This repository contains a collection of notebooks for gaining insights into presentation slides collected in the NFDI4BIOIMAGE Training Material through multimodal AI models. Some goals are:
-
Comparison of different models and their performance on summarizing the content of presentation slides. This is not implemented through text-to-text models but rather through image-to-text (multimodal) models. As a first test pdf I3D:bio's Training Material 'WhatIsOMERO.pdf' (Schmidt, C., Bortolomeazzi, M. et al., 2023) is used.
-
Improve our understanding about how different types of embeddings represent the same content. For this task, some presentation slides are adapted to see whether text, visual or mixed-modal embeddings perform comparably well in representating a slides features, when the slide is changed in a specific manner. For this, slides are adapted from the Bio-image Data Science Lectures.
-
Establishing a cache that stores a text embedding, visual embedding, mixed embedding and the extracted text for each slide from the collection. Besides that, there is also a dataset available that stores each slide as an image and shares a corresponding key with the embeddings from the cache dataset.
-
The cached embeddings can then be used to visualize the embeddings and gain insights into the contents.
-
Two different approaches were tested for this task:
- Using the Byaldi package, see Notebook.

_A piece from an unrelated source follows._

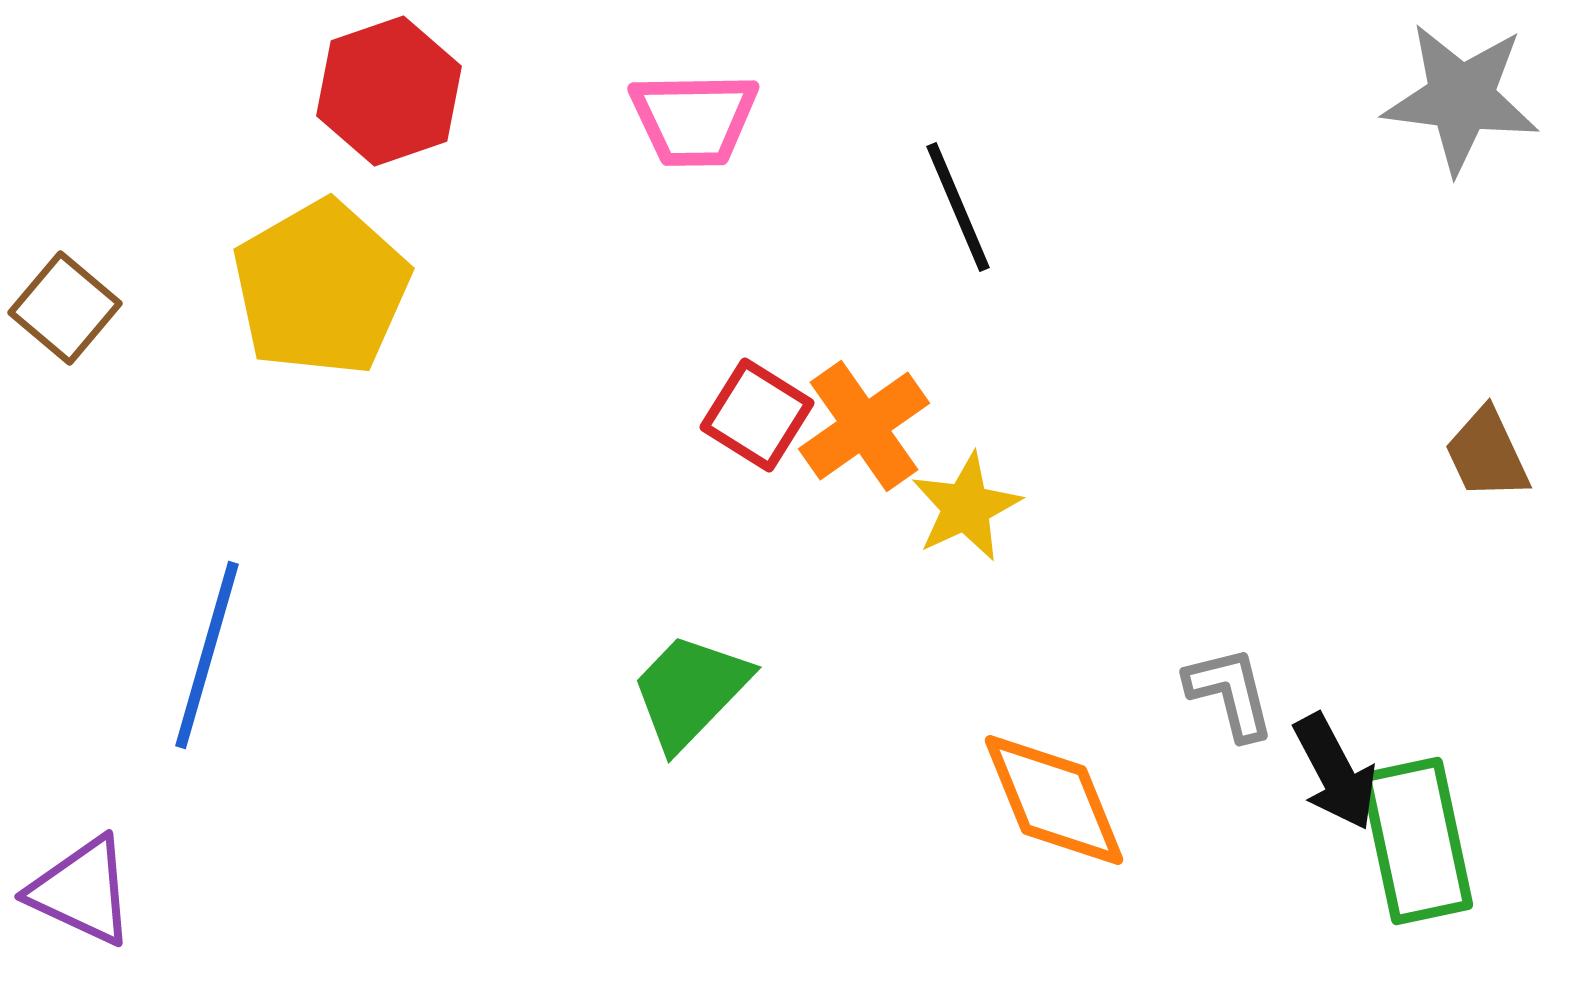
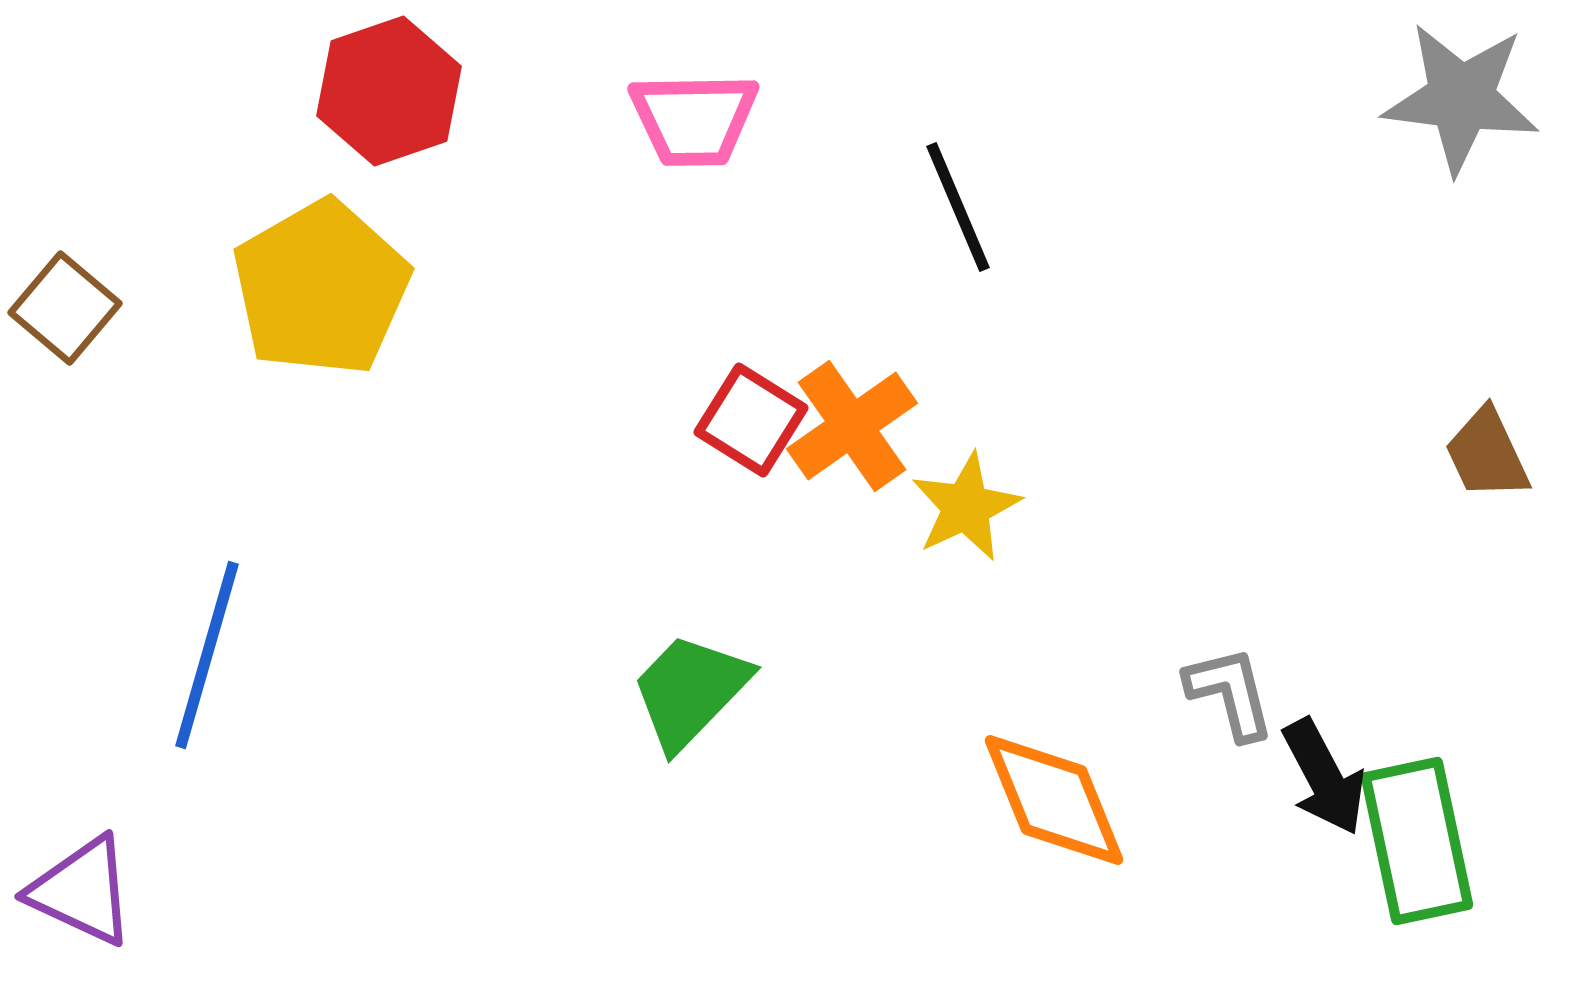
red square: moved 6 px left, 5 px down
orange cross: moved 12 px left
black arrow: moved 11 px left, 5 px down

- Using an Open AI CLIP Model to compare image and query embeddings, see Notebook.
-
The two different approaches were compared against each other, as seen in the corresponding Notebook. To further evaluate their performance on the desired task, a simple Benchmark was created.
To access the AI models used in this repository, this free Service from Github is used.
Be aware that there are certain rate limits for each model!
Make sure to generate a developer key / personal access token on Github and set it as an environment variable. You can generate the token via the Github website under user settings and afterwards set it like this for your current session:
export GITHUB_TOKEN= "your-github-token-goes-here"
$Env:GITHUB_TOKEN= "your-github-token-goes-here"
set GITHUB_TOKEN= your-github-token-goes-here